During intervals of triple immunosuppression with corticosteroids, cyclosporine, and thiopurine, we give patients prophylaxis against Pneumocystis jiroveci (carinii) with trimethoprim/sulfamethoxazole 960 mg daily. Serious infections during the IV cyclosporine phase may be due to the concomitant use of corticosteroids rather than the serum level of cyclosporine.
For transitioning to oral cyclosporine before hospital discharge, the IV dose the patient was receiving at the end of the IV phase is doubled and is given in two divided doses daily and generally aiming for trough oral cyclosporine levels of 100–250 μg/ml. In addition, treatment with a thiopurine (6-mercaptopurine or azathioprine) is continued or initiated, and the patient is started on a weekly corticosteroid taper.
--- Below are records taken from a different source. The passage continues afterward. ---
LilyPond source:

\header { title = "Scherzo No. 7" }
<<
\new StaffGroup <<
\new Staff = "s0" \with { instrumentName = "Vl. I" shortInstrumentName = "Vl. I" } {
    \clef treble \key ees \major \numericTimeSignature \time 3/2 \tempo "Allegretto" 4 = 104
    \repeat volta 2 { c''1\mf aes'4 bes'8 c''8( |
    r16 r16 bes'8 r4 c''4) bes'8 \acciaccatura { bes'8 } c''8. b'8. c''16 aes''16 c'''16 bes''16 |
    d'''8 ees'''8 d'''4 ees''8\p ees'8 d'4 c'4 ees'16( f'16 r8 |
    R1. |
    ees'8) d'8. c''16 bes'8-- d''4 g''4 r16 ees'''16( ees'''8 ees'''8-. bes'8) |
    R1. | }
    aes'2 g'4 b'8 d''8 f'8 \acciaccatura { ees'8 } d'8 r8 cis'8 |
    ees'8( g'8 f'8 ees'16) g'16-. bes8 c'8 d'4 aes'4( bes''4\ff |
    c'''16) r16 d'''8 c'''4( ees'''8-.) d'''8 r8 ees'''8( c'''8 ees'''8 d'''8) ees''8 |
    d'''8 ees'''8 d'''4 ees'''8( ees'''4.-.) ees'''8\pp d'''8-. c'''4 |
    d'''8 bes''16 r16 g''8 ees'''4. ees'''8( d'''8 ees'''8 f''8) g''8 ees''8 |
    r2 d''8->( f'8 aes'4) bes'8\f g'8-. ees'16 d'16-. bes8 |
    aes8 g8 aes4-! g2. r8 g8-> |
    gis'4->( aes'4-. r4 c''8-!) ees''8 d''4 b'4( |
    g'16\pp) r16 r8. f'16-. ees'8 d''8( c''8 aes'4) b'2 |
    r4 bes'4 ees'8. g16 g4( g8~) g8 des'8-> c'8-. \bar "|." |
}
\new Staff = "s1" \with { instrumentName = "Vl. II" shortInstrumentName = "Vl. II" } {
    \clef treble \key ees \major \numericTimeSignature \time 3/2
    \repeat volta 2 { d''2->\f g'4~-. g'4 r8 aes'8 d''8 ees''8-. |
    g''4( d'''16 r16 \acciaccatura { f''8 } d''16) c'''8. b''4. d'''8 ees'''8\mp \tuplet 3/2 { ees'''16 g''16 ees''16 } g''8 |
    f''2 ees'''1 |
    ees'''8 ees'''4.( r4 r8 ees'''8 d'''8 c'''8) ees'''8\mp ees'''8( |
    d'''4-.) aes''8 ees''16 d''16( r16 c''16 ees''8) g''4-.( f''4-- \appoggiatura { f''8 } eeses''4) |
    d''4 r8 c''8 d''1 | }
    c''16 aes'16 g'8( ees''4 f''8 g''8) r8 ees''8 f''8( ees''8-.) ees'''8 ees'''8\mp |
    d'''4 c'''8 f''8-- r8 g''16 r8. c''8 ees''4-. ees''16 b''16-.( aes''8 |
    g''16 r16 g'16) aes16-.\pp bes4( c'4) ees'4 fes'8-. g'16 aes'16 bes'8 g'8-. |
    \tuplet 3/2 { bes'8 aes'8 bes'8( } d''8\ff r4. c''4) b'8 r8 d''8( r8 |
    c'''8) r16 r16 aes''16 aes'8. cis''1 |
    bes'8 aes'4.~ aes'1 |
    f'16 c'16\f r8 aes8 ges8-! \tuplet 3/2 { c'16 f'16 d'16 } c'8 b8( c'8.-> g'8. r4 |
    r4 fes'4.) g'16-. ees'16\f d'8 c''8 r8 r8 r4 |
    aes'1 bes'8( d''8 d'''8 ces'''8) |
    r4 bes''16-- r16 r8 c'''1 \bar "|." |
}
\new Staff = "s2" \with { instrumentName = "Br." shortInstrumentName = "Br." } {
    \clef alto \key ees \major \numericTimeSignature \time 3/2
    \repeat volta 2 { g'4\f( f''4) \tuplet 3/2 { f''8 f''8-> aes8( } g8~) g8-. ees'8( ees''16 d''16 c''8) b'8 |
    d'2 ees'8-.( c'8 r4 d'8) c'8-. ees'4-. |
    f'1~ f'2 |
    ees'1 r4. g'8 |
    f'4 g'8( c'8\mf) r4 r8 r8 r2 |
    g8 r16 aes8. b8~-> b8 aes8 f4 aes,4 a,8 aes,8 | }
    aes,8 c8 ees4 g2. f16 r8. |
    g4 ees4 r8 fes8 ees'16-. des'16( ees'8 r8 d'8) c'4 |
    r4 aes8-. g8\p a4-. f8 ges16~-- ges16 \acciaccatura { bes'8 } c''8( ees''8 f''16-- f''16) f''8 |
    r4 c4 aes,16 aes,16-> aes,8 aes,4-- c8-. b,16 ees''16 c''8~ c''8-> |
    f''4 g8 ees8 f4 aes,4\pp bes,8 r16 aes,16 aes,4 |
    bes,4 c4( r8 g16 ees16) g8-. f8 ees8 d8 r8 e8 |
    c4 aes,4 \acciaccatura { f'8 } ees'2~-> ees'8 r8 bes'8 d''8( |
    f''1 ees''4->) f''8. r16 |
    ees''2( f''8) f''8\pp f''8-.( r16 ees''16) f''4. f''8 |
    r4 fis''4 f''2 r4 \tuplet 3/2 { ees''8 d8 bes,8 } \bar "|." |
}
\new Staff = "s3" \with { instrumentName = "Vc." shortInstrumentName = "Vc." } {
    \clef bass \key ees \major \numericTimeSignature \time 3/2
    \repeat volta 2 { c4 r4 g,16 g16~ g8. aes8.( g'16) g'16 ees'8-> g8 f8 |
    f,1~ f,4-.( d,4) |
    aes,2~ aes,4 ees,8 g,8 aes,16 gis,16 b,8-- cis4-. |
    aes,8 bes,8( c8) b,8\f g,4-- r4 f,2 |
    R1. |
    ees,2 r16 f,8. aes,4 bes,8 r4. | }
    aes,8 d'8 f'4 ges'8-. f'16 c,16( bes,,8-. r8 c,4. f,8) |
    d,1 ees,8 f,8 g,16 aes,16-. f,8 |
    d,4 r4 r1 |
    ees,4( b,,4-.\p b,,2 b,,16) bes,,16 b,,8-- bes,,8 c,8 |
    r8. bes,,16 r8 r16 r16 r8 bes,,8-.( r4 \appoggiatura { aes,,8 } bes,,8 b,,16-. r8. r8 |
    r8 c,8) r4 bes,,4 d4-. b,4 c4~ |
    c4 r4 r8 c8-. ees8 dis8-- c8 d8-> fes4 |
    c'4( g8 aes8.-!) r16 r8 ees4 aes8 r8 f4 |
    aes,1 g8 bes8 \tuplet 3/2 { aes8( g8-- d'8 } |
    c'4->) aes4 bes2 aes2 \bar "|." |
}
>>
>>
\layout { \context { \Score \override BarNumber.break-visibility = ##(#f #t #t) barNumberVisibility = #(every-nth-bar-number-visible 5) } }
Failure to taper the prednisone and cyclosporine by 3–6 months is considered a failure. Patients who have already been treated unsuccessfully with an adequate course of a thiopurine prior to cyclosporine are less likely to maintain a long-term remission after the discontinuation of cyclosporine.
6-Mercaptopurine/Azathioprine
Multiple open-label series have demonstrated long-term success with initiating thiopurine therapy during the oral cyclosporine phase in those patients not previously exposed to thiopurines. However, the long-term success rate is lower in those patients who have previously failed adequate courses of thiopurine therapy [15, 16]. In the largest series to date, 83 % of 142 patients had an initial response to cyclosporine and avoided colectomy during hospitalization [16]. Of the 118 patients who responded, 41 (35 %) required a future colectomy. The rate of colectomy in those already taking azathioprine compared with those not previously exposed to azathioprine was 59 % vs. 31 %, respectively. Life-table analysis demonstrated that although only 33 % of patients required colectomy at 1 year, 88 % required colectomy at 7 years.
For patients who have a complete remission in response to cyclosporine and then have a relapse months or years later, a second course of IV cyclosporine followed by oral cyclosporine may be a successful strategy. In 32 patients who flared a mean of 24 months after their initial cyclosporine-induced remission, 44 % avoided colectomy at 3 years after the second course of cyclosporine [17]. Predictors of higher rate of colectomy in these patients were hypoalbuminemia and the presence of C. difficile.